> Given passage:
· · · · · · ·
A group of elected Republican officials have urged voters to reject the proposal, including the state’s controller, who said the measure would increase budget deficits. But Nevada’s longtime monopoly utility provider, NV Energy, is not opposing the measure. Proponents are hopeful. “We feel this has a strong chance of passing,” said Bill Holland, state policy director for the League of Conservation Voters, whose Nevada-based arm is involved in mobilizing support for the initiative.
Similar to Nevada’s ballot proposal, Arizona’s Proposition 127 would require electric companies to get half their energy from renewable sources like solar and wind by 2030. Steyer is also funding that push, donating $23 million. Unlike in Nevada, however, the state’s utility has aggressively opposed the idea: The utility, Arizona Public Service, has spent $30 million through a political action committee to defeat the measure. Opponents argue it is a job killer that will also increase electricity bills. A Suffolk University poll from late September showed only a third of voters supported the proposal. A more recent poll from an independent Arizona consulting firm suggested the measure appears “headed toward defeat.”
Medicaid expansion
Expanding Medicaid to include more low-income adults will be on the ballot in Idaho and Utah and Nebraska. Voters in Montana, which expanded Medicaid in 2015, will decide whether to continue the program beyond its 2019 expiration. A ballot initiative in that state proposes funding the continued program with a tobacco tax raising the price of a pack of cigarettes by $2. Tobacco companies have spent $17 million to oppose it.
In Idaho supporters gathered more than 56,000 signatures to get Medicaid expansion on the ballot, and are vastly outspending their opponents. They are funded in large part by a California health care workers union leading the Medicaid ballot effort in the other GOP-controlled state as well. The Idaho initiative recently got a bump from the outgoing governor, a Republican who publicly endorsed the initiative. It would cover up to 62,000 people.
Opponents have warned it would cost too much and allow more patients into an already crowded Medicaid system. Even if it passes, the “legislature would still have to figure out how to pay for it, and there’s going to be a very hard conversation given all of the state’s other spending priorities,” says Fred Birnbaum, vice president of the Idaho freedom Foundation, a libertarian think tank opposing the initiative.
Emily Strizich, a co-founder of Reclaim Idaho, a group that pushed the initiative, says state Republican leaders played politics by styming legislative attempts to expand the program. But she says “for people in rural Idaho working to make ends meet, they don’t think of this as a red-and-blue issue.” Strizich, who traveled around the state in a camper gathering signatures for the measure, says, “I hope on November 6 the people of Idaho have more common sense then their politicians have had.”
· · · · · · ·
> Supplied entries:
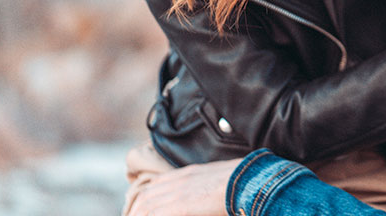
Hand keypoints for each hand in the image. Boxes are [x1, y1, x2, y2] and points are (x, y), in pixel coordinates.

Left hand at [127, 158, 242, 215]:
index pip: (155, 186)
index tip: (138, 212)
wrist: (250, 179)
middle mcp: (178, 180)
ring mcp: (178, 191)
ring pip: (145, 207)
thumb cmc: (242, 182)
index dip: (143, 201)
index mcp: (187, 174)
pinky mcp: (181, 204)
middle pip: (145, 197)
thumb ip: (204, 189)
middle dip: (135, 211)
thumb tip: (200, 200)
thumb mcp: (218, 182)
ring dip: (137, 214)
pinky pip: (155, 214)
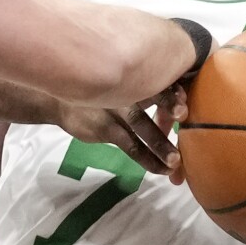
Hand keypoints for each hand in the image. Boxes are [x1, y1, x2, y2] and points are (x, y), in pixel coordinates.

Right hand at [54, 86, 188, 181]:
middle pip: (151, 94)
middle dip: (169, 105)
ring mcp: (113, 108)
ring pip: (141, 125)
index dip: (172, 85)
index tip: (186, 97)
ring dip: (161, 143)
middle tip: (184, 116)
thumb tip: (183, 108)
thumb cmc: (100, 93)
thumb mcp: (121, 84)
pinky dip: (147, 159)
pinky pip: (130, 146)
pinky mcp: (104, 128)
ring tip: (176, 161)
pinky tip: (160, 169)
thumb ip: (148, 91)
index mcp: (133, 75)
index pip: (157, 76)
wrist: (59, 101)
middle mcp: (125, 88)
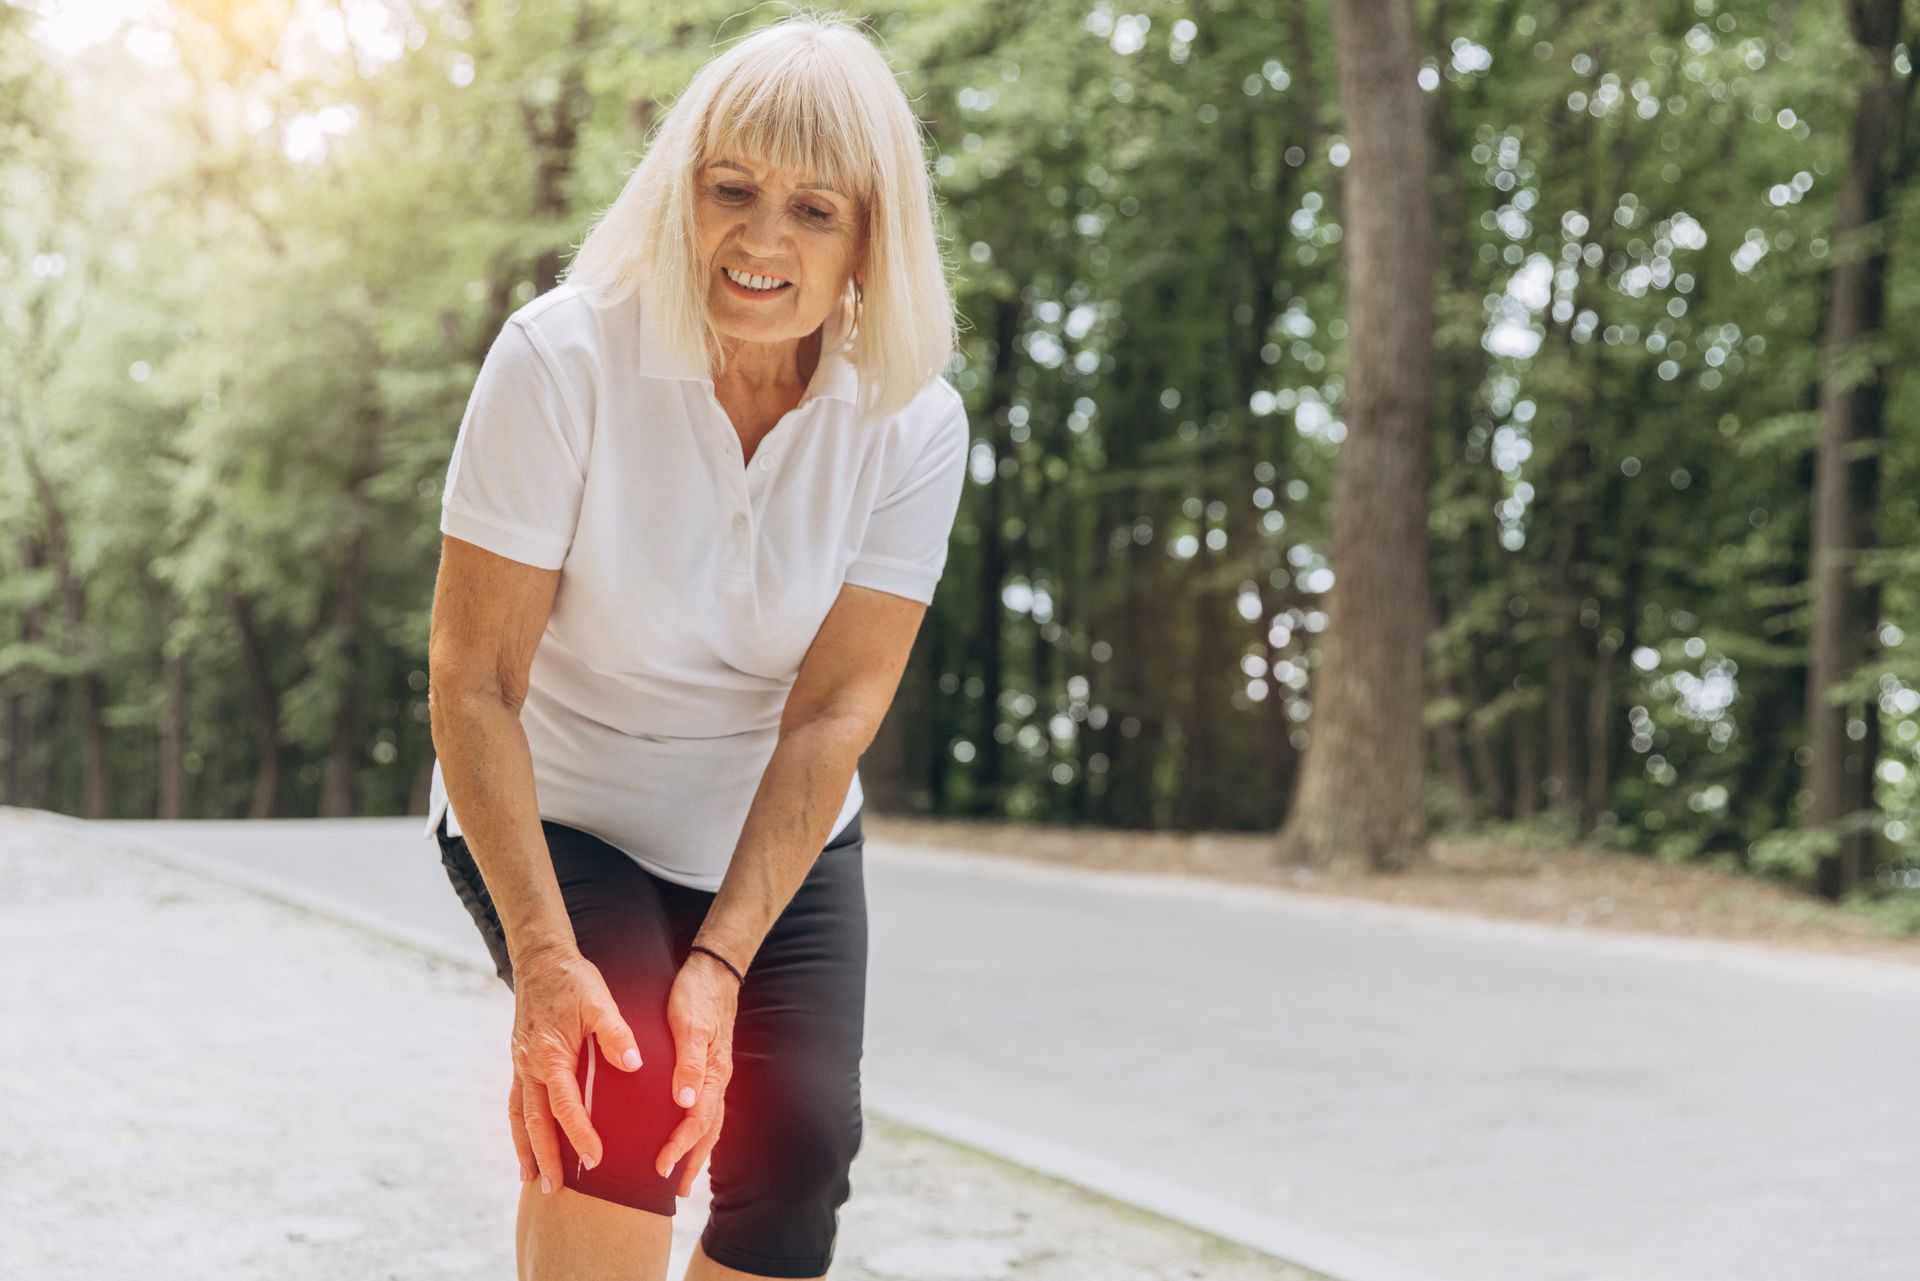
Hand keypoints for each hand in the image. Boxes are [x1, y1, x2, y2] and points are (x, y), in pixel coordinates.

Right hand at [507, 944, 645, 1192]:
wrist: (541, 959)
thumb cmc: (573, 980)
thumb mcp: (599, 1001)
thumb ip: (615, 1034)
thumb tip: (633, 1065)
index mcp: (550, 1055)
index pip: (565, 1105)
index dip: (579, 1134)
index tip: (595, 1159)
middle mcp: (529, 1065)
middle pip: (534, 1122)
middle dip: (545, 1157)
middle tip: (554, 1189)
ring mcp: (520, 1064)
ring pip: (518, 1116)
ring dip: (525, 1149)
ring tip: (532, 1179)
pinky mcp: (519, 1061)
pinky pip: (515, 1102)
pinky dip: (518, 1127)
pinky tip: (525, 1142)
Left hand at [655, 948, 742, 1196]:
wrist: (714, 969)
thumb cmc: (697, 995)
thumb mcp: (690, 1025)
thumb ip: (690, 1063)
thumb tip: (686, 1102)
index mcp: (714, 1071)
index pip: (698, 1121)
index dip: (680, 1146)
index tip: (661, 1166)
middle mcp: (718, 1077)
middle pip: (709, 1129)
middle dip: (693, 1160)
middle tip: (675, 1188)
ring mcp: (716, 1073)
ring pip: (711, 1121)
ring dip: (698, 1149)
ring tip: (684, 1174)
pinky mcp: (709, 1066)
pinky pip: (707, 1107)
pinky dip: (699, 1128)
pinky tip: (687, 1132)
· · · · · · ·
> Problem statement: Write out, word for word, the stretch of the ballot measures passage from "A group of elected" through "for the initiative.".

> Output of the task:
A group of elected Republican officials have urged voters to reject the proposal, including the state’s controller, who said the measure would increase budget deficits. But Nevada’s longtime monopoly utility provider, NV Energy, is not opposing the measure. Proponents are hopeful. “We feel this has a strong chance of passing,” said Bill Holland, state policy director for the League of Conservation Voters, whose Nevada-based arm is involved in mobilizing support for the initiative.